Simulated Author's Rebuttal

3 responses · 0 unresolved

We thank the referee for the constructive comments on our manuscript. We address each major comment below and describe the revisions we will make to provide the requested quantitative support.

read point-by-point responses
  1. Referee: [Abstract and Methods] Abstract and Methods: The assertion that class evidence maps are 'faithful to the decision-making process' is not accompanied by quantitative faithfulness evaluations. No deletion/insertion AUC curves, no comparison against occlusion-based ground truth, and no controlled ablations that isolate whether the maps change when the model is forced to rely on different features are reported.

    Authors: We agree that quantitative faithfulness evaluations are necessary to rigorously support the claim. The current manuscript emphasizes the architectural design that ensures the evidence maps are derived directly from the model's decision process, but we acknowledge the absence of empirical metrics. In the revised version, we will add deletion/insertion AUC curves, comparisons against occlusion-based ground truth, and controlled ablations that demonstrate how the maps respond when the model is forced to rely on different features. revision: yes

  2. Referee: [Methods] Methods (2D projection layer description): The claim that the 2D projection preserves the structure of the learned representation space without introducing misleading artifacts lacks supporting metrics. No nearest-neighbor preservation scores, no comparison of clustering quality (e.g., silhouette score or k-NN accuracy) before versus after projection, and no sensitivity analysis to projection hyperparameters are provided.

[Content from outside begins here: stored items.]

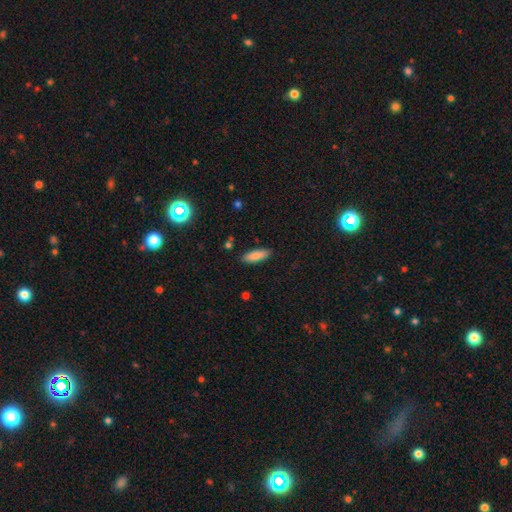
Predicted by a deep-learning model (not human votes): Smooth or featured: smooth — 83% (featured or disk — 10%)
How rounded: in between — 55% (cigar-shaped — 44%)
Merging: none — 87% (minor disturbance — 9%)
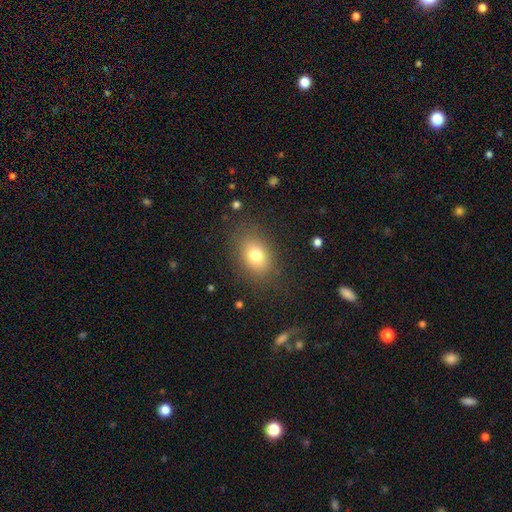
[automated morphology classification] type=smooth (77%); roundness=in between (73%); merging=none (82%).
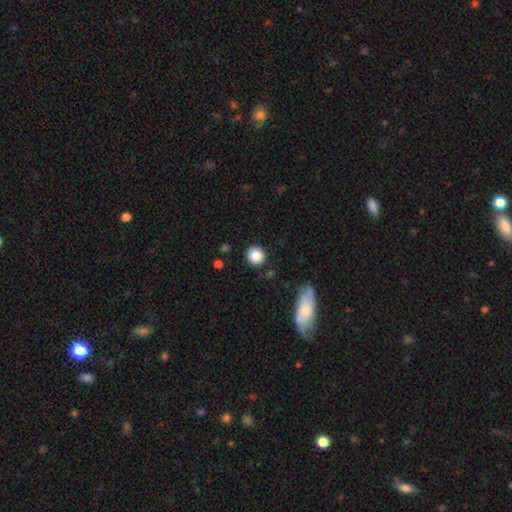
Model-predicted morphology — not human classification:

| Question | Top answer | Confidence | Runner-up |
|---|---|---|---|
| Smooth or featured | smooth | 86% | star or artifact (9%) |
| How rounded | round | 90% | in between (8%) |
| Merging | none | 85% | minor disturbance (10%) |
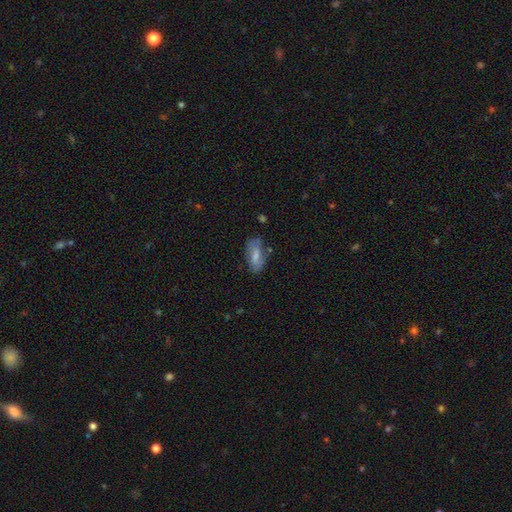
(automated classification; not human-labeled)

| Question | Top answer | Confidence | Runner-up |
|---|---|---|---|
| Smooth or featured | smooth | 62% | featured or disk (31%) |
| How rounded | in between | 84% | cigar-shaped (12%) |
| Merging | none | 62% | minor disturbance (25%) |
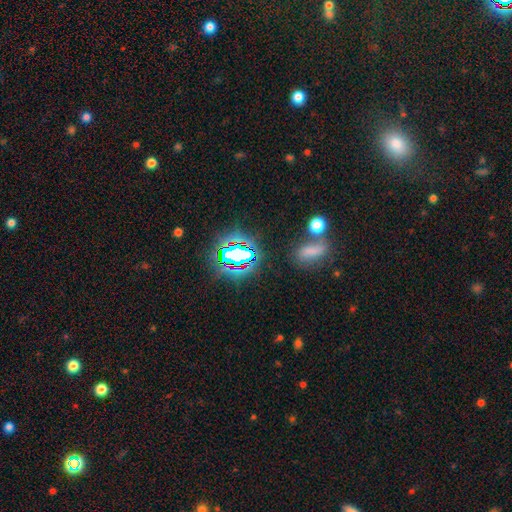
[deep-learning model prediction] Q: Smooth or featured?
A: star or artifact (72%); runner-up: smooth (17%)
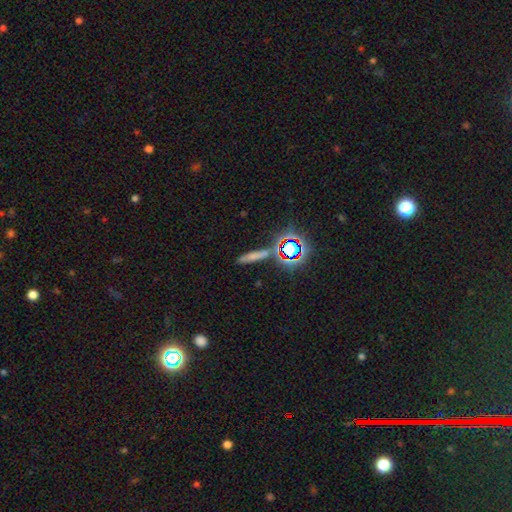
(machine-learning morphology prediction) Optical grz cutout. It shows a smooth galaxy with no disk features (56%) that is cigar-shaped (80%). Merging: none (73%).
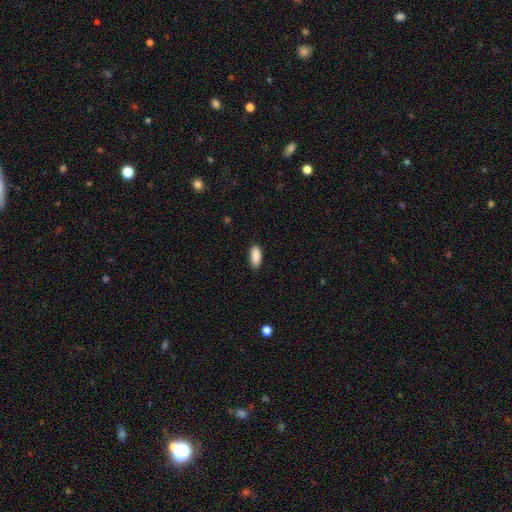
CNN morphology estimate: A smooth galaxy with no disk features (90%) that is in between round and cigar-shaped (84%).

Vote fractions:
- Smooth or featured? smooth: 90% / star or artifact: 6% / featured or disk: 4%
- How rounded? in between: 84% / cigar-shaped: 14% / round: 2%
- Merging? none: 87% / minor disturbance: 10% / major disturbance: 2% / merger: 1%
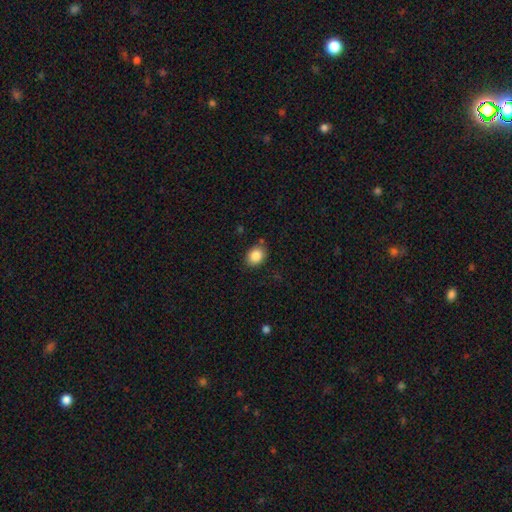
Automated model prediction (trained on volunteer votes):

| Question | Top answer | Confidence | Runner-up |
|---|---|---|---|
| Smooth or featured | smooth | 86% | star or artifact (9%) |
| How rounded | in between | 55% | round (44%) |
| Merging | none | 82% | minor disturbance (12%) |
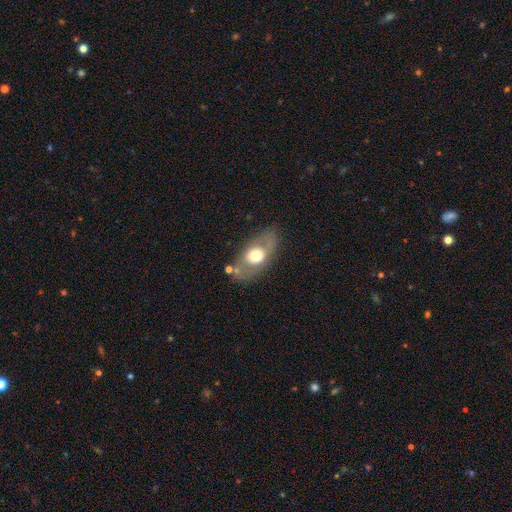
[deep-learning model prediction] Smooth or featured? smooth (51%)
How rounded? in between (81%)
Merging? none (72%)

    Authors: We concur that additional quantitative metrics are required to validate the 2D projection layer. While the layer is intended to preserve representation structure, the manuscript currently lacks explicit supporting analyses. In the revision, we will include nearest-neighbor preservation scores, comparisons of clustering quality (silhouette score and k-NN accuracy) before versus after projection, and a sensitivity analysis to projection hyperparameters. revision: yes

  3. Referee: [Results] Results: The headline performance claim of reaching a 'performance range similar' to models with up to 16× the parameters is stated without tabulated quantitative comparisons, exact accuracy/F1/AUC numbers on the downstream tasks, or ablation studies isolating the contribution of the interpretability components versus standard SSL backbones.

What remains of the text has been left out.